[TEKST ŹRÓDŁOWY]

Czwarta, przedostatnia edycja Grafataku, czyli pojedynku na rysunki odbyła się po raz kolejny na świeżym powietrzu. Tym razem pod Ratuszem Staromiejskim. Naprzeciw siebie stanęły wczoraj (23 sierpnia) dwie panie – artwojowniczki, które zapewniły swojej publiczności niesamowicie ekscytujący pojedynek: Samirita oraz pretendentka do korony grafatakowej – artystka o twardym pseudo - Kamyk. Bezkrwawy pojedynek na najlepszy rysunek pokazał, że Samirita, która wczoraj po raz trzeci obroniła tytuł, trafiła na godną siebie przeciwniczkę.

[/TEKST ŹRÓDŁOWY]

### ZADANIE DO WYKONANIA
Przeredaguj fragment tekstu o Grafataku, który zaczyna się od słów "Czwarta, przedostatnia edycja", a kończy na "godną siebie przeciwniczkę.", zastępując "na świeżym powietrzu" wyrażeniem "w plenerze". Dane to odrębny materiał, niezwiązany z tekstem o Grafataku.

[ZAPISANE DANE]

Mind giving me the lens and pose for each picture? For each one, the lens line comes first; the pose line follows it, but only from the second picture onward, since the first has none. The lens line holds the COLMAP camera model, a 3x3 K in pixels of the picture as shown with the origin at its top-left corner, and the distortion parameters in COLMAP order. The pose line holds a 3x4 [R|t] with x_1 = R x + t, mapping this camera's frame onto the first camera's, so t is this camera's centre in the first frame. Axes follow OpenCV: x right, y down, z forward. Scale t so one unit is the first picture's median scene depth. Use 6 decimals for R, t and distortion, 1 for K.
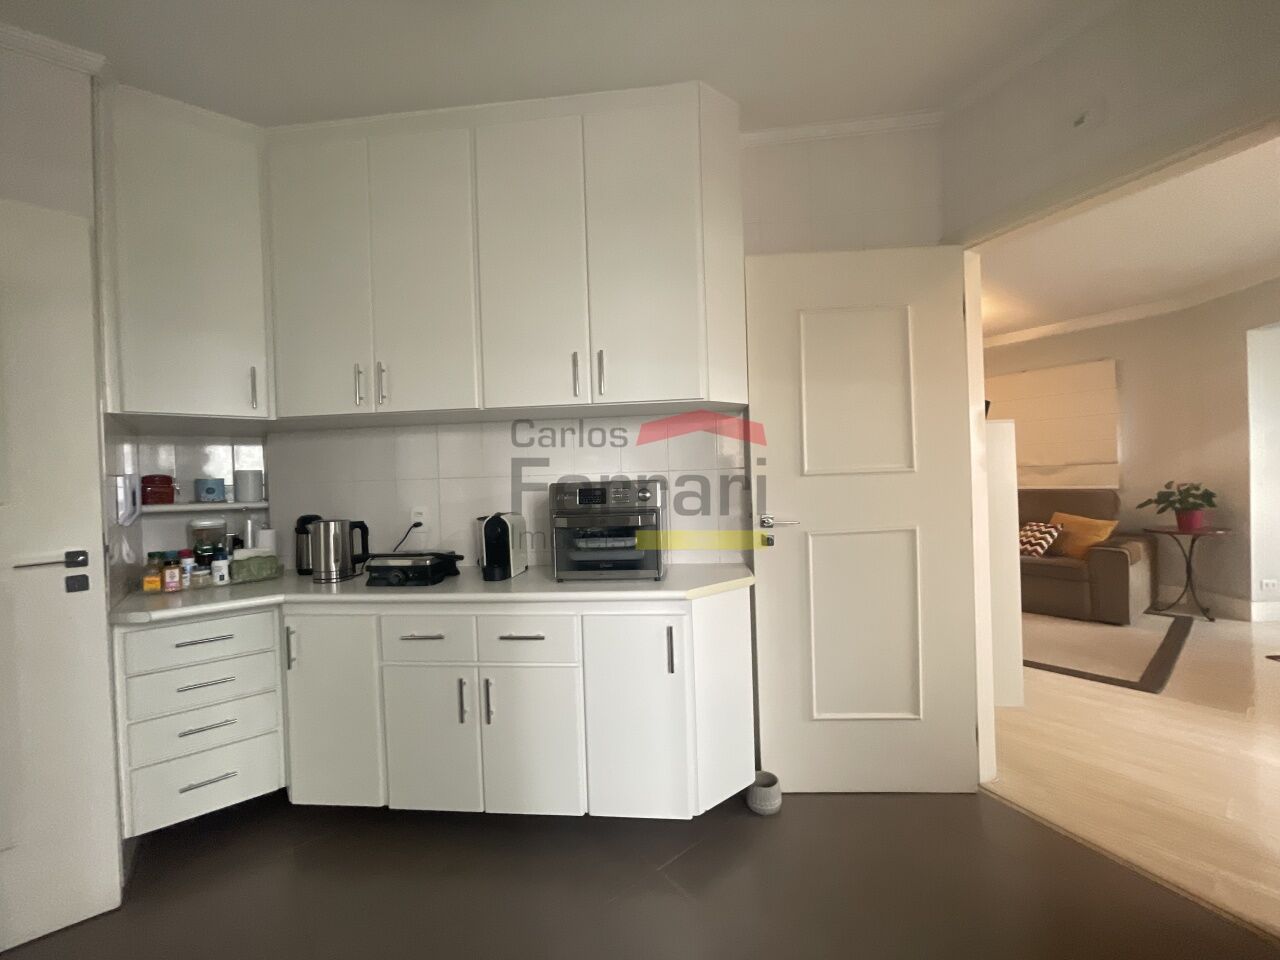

[/ZAPISANE DANE]

### ROZWIĄZANIE ZADANIA
Czwarta, przedostatnia edycja Grafataku, czyli pojedynku na rysunki odbyła się po raz kolejny w plenerze. Tym razem pod Ratuszem Staromiejskim. Naprzeciw siebie stanęły wczoraj (23 sierpnia) dwie panie – artwojowniczki, które zapewniły swojej publiczności niesamowicie ekscytujący pojedynek: Samirita oraz pretendentka do korony grafatakowej – artystka o twardym pseudo - Kamyk. Bezkrwawy pojedynek na najlepszy rysunek pokazał, że Samirita, która wczoraj po raz trzeci obroniła tytuł, trafiła na godną siebie przeciwniczkę.